DIRECTIONS :: Copy the stretch of lines from the one containing "pose: elev=144.8 azim=249.5" through the end of the items, character for character, and leave the pictures out of your answer.

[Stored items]
** START **
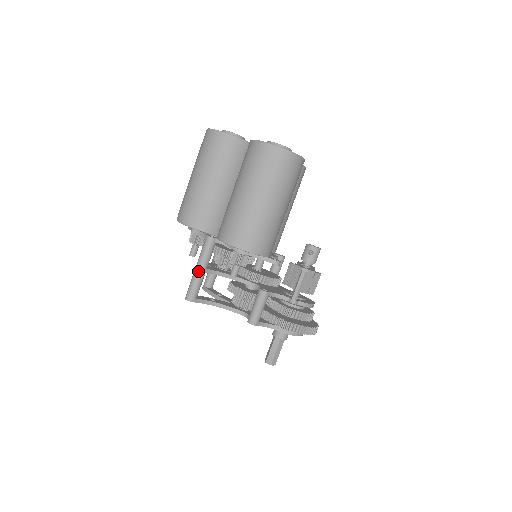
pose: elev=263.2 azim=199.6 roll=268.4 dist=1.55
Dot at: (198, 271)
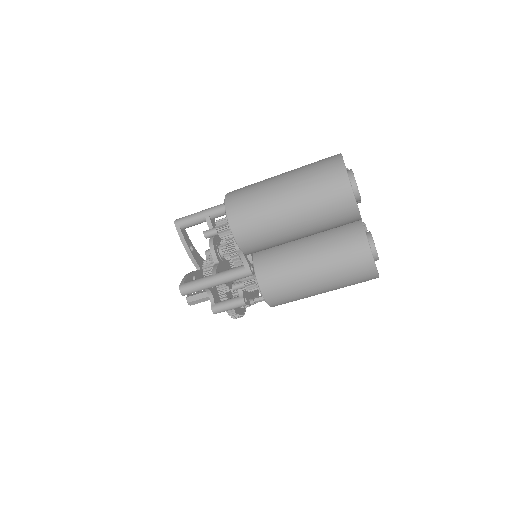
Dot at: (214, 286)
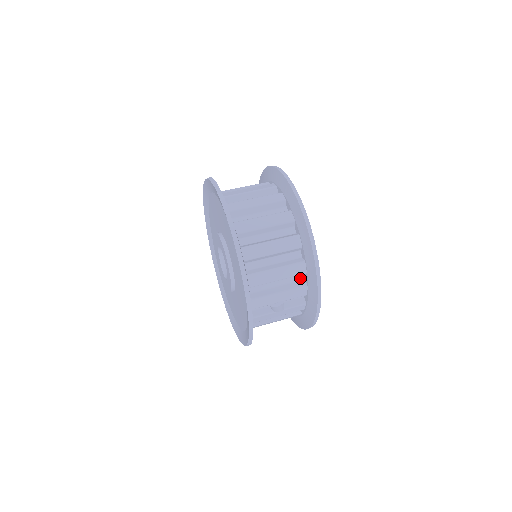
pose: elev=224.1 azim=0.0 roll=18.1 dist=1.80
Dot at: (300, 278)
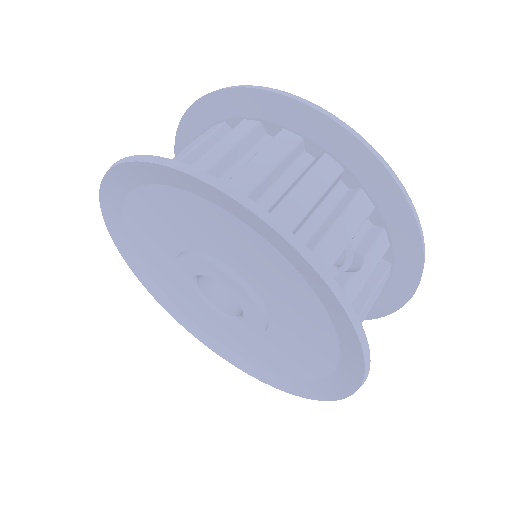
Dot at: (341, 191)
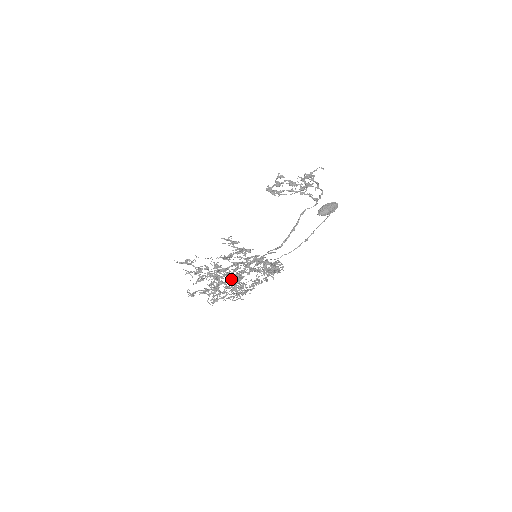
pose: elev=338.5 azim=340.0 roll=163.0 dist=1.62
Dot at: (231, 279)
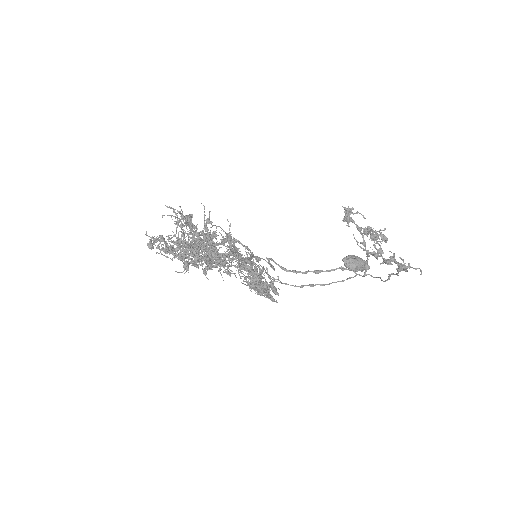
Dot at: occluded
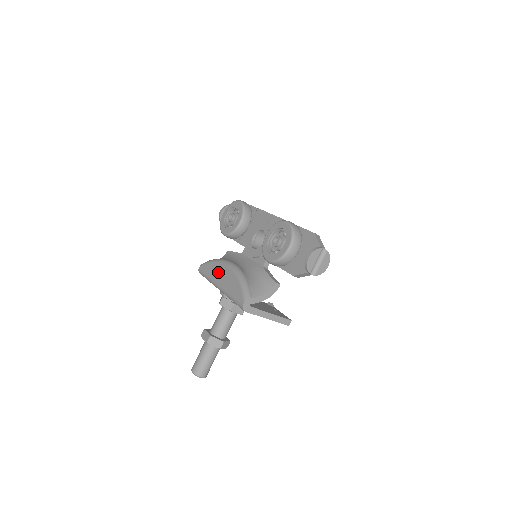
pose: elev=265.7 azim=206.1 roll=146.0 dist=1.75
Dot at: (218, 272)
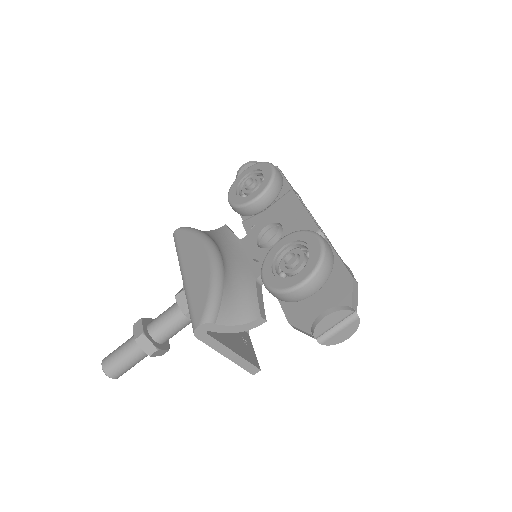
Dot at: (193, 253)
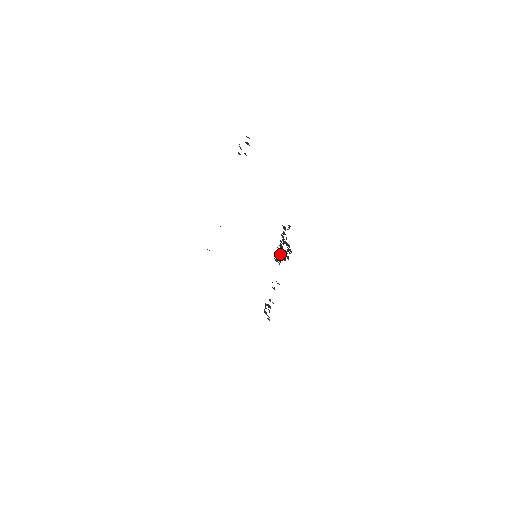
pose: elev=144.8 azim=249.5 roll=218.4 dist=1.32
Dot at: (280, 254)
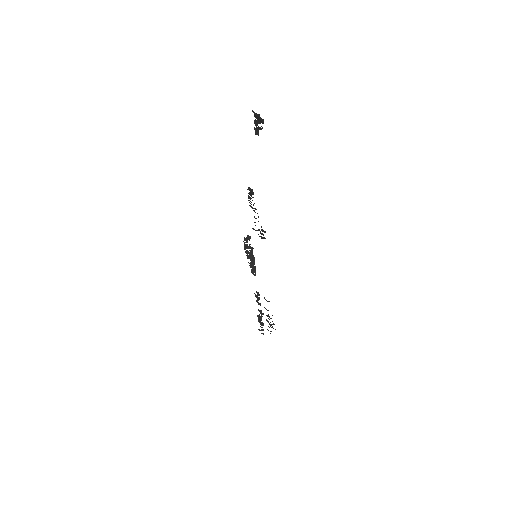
** END **
EXERCISE ANSWER ::
pose: elev=144.8 azim=249.5 roll=218.4 dist=1.32
Dot at: (280, 254)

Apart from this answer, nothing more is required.